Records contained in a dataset
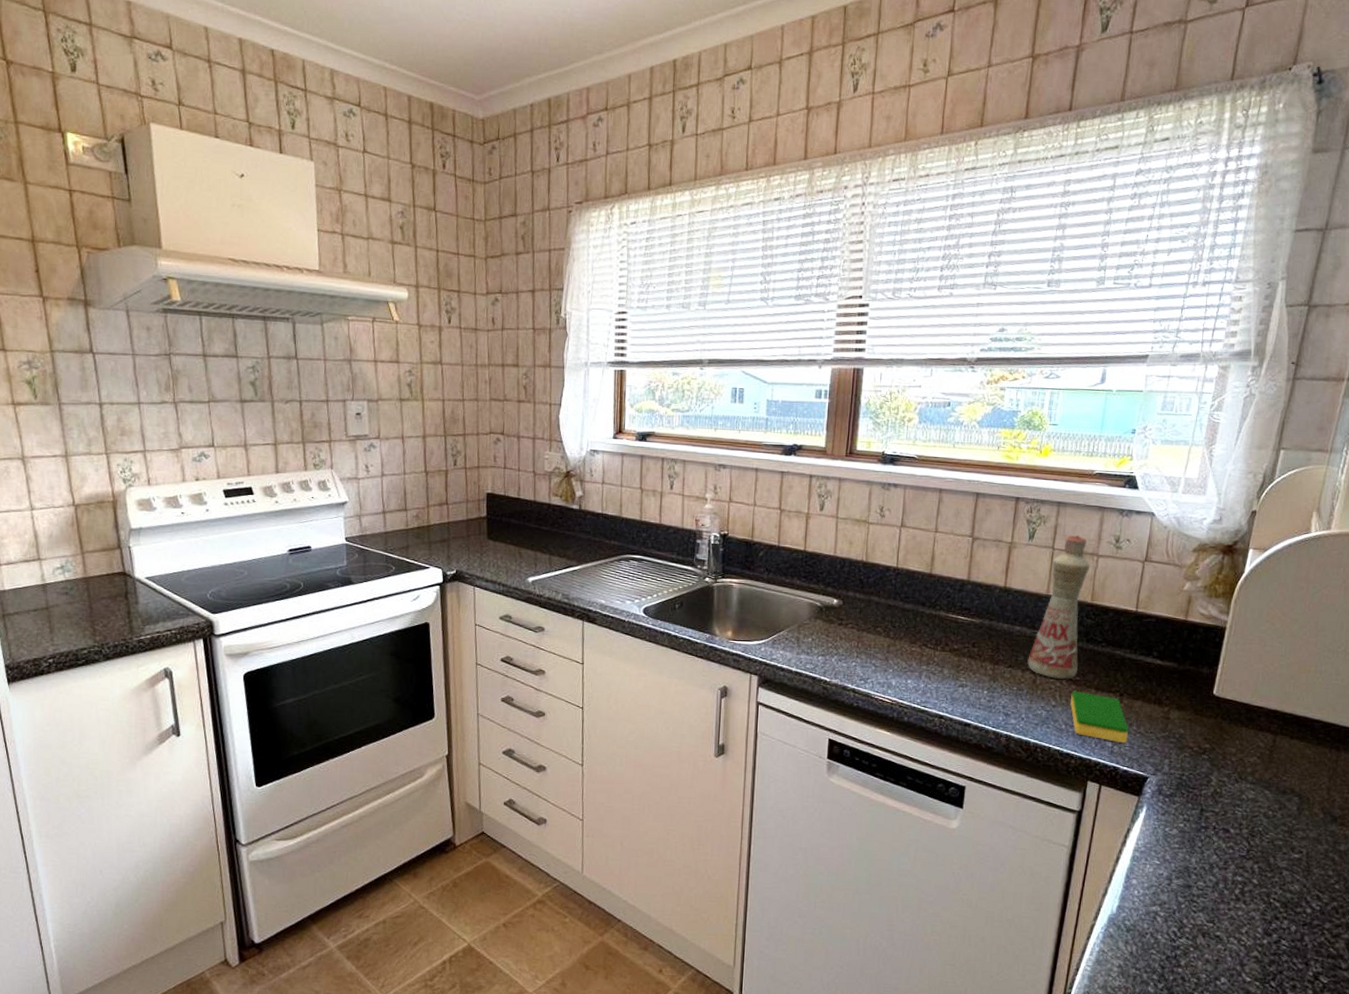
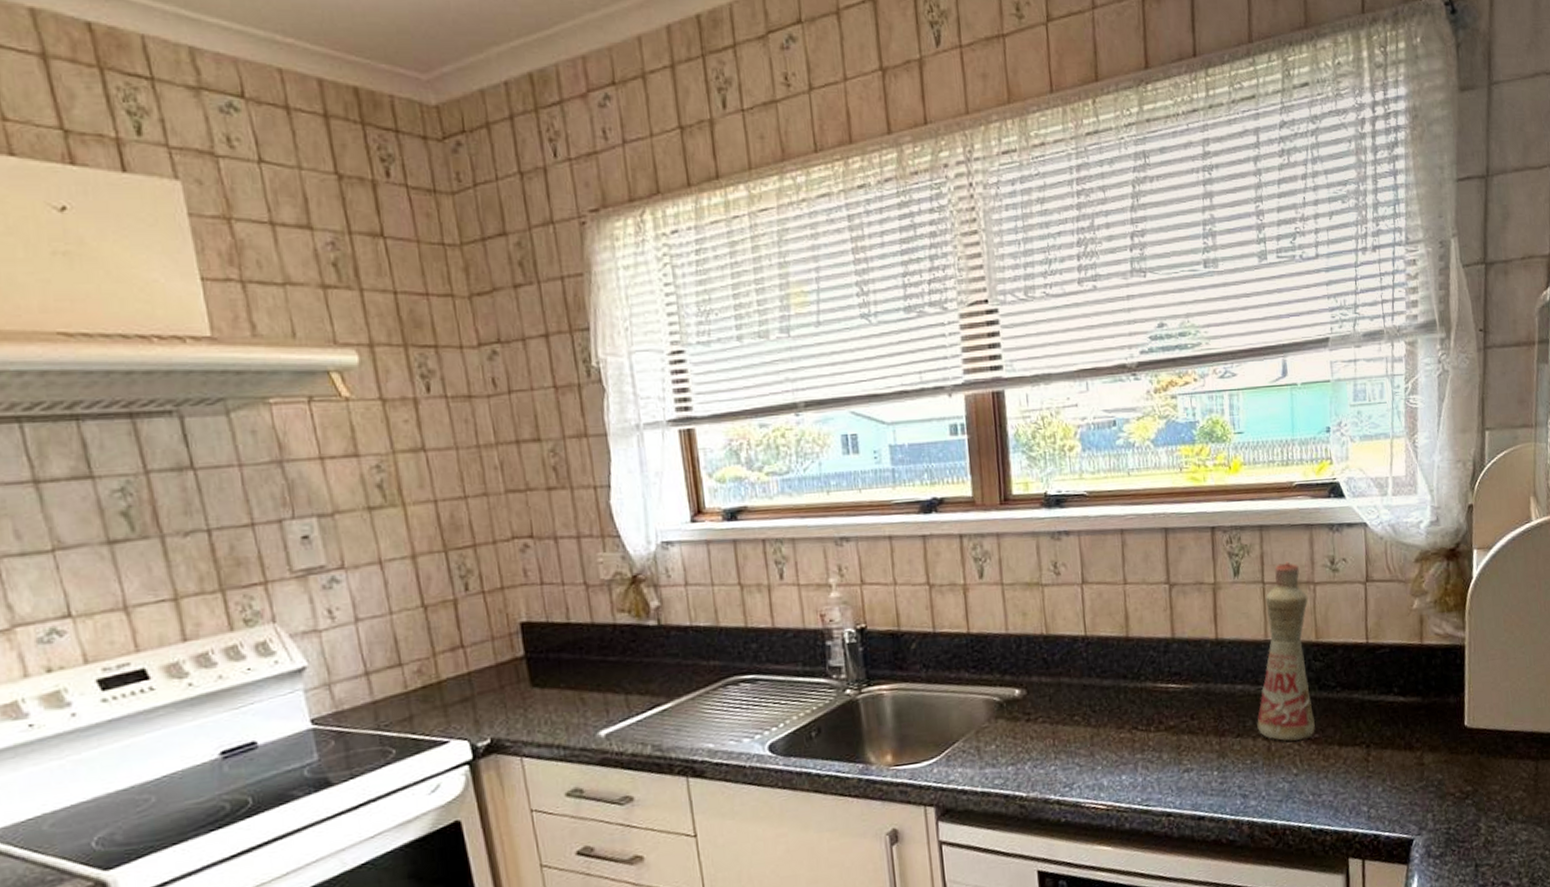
dish sponge: present [1069,691,1129,744] -> none [1313,750,1384,805]

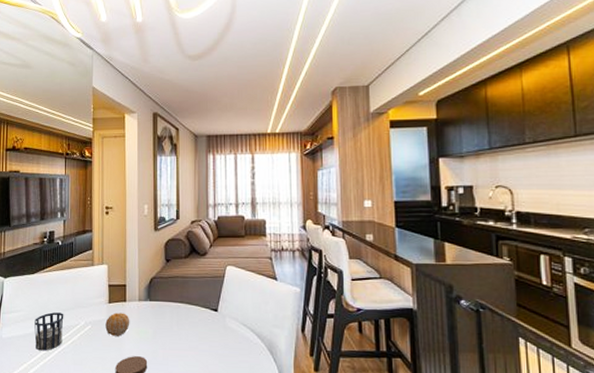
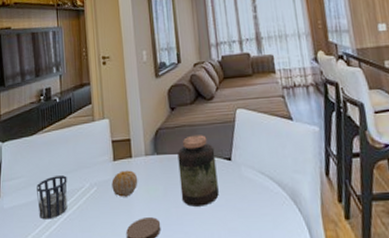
jar: none [169,286,203,350] -> present [177,135,219,207]

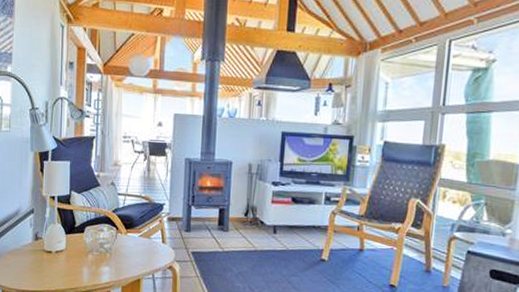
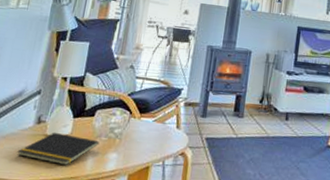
notepad: none [22,247,92,278] -> present [17,132,100,166]

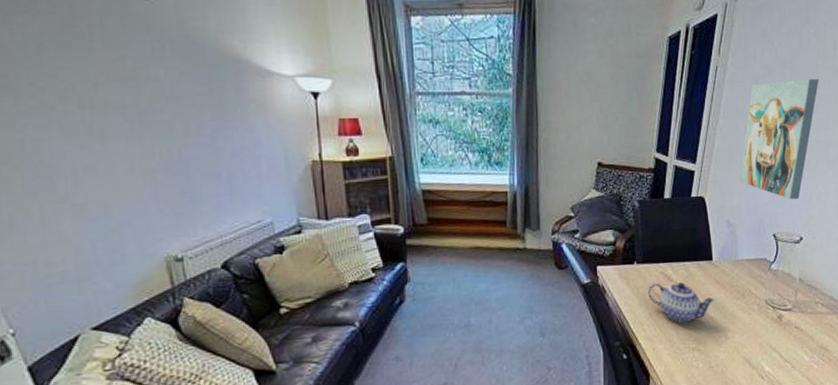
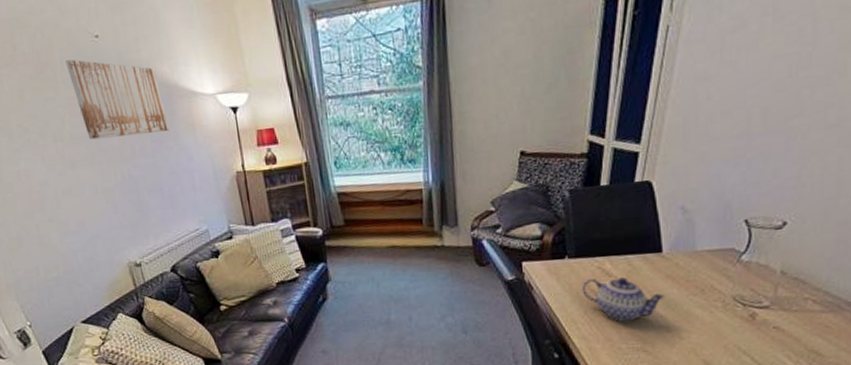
wall art: none [108,17,236,111] -> present [65,59,170,140]
wall art: present [740,78,820,200] -> none [699,22,817,178]

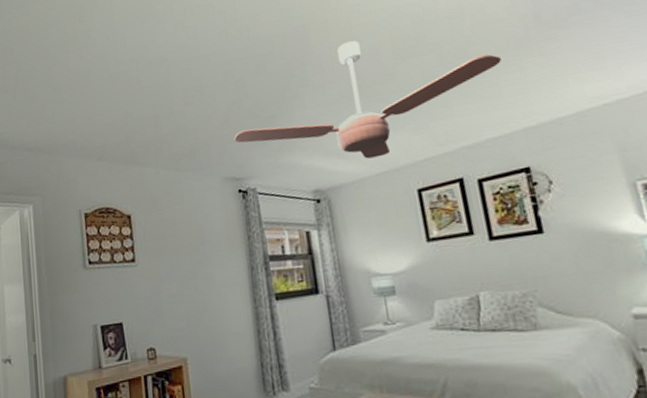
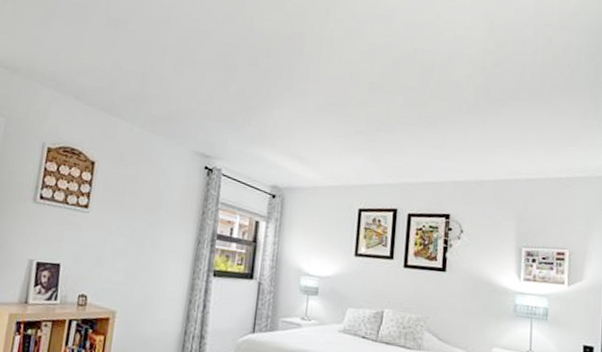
ceiling fan: present [234,41,501,159] -> none [212,61,452,172]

> [REQUIREMENT]:
Pictures do not belong in the copy. Repeat only the lines from the top of the records through the line containing "wall art: present".

> [SOLUTION TO THE EXERCISE]:
dish sponge: present [1069,691,1129,744] -> none [1313,750,1384,805]

jar: none [169,286,203,350] -> present [177,135,219,207]

notepad: none [22,247,92,278] -> present [17,132,100,166]

wall art: none [108,17,236,111] -> present [65,59,170,140]
wall art: present [740,78,820,200] -> none [699,22,817,178]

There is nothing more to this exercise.